Render the data as a numbered list, starting at its first line and ending at the line that contains "kings in Israel: Bela", with blank lines dropped. Leave the pictures out.

○ ○ ○

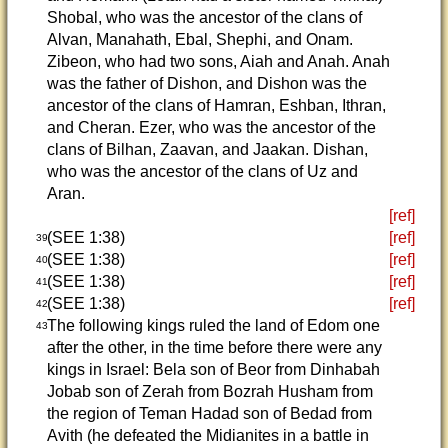
Shobal, who was the ancestor of the clans of
Alvan, Manahath, Ebal, Shephi, and Onam.
Zibeon, who had two sons, Aiah and Anah. Anah
was the father of Dishon, and Dishon was the
ancestor of the clans of Hamran, Eshban, Ithran,
and Cheran. Ezer, who was the ancestor of the
clans of Bilhan, Zaavan, and Jaakan. Dishan,
who was the ancestor of the clans of Uz and
Aran.
[ref]
(SEE 1:38)
[ref]
39
(SEE 1:38)
[ref]
40
(SEE 1:38)
[ref]
41
(SEE 1:38)
[ref]
42
The following kings ruled the land of Edom one
43
after the other, in the time before there were any
kings in Israel: Bela son of Beor from Dinhabah
Jobab son of Zerah from Bozrah Husham from
the region of Teman Hadad son of Bedad from
Avith (he defeated the Midianites in a battle in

○ ○ ○

Exercise response >>
1. Shobal, who was the ancestor of the clans of
2. Alvan, Manahath, Ebal, Shephi, and Onam.
3. Zibeon, who had two sons, Aiah and Anah. Anah
4. was the father of Dishon, and Dishon was the
5. ancestor of the clans of Hamran, Eshban, Ithran,
6. and Cheran. Ezer, who was the ancestor of the
7. clans of Bilhan, Zaavan, and Jaakan. Dishan,
8. who was the ancestor of the clans of Uz and
9. Aran.
10. [ref]
11. (SEE 1:38)
12. [ref]
13. 39
14. (SEE 1:38)
15. [ref]
16. 40
17. (SEE 1:38)
18. [ref]
19. 41
20. (SEE 1:38)
21. [ref]
22. 42
23. The following kings ruled the land of Edom one
24. 43
25. after the other, in the time before there were any
26. kings in Israel: Bela son of Beor from Dinhabah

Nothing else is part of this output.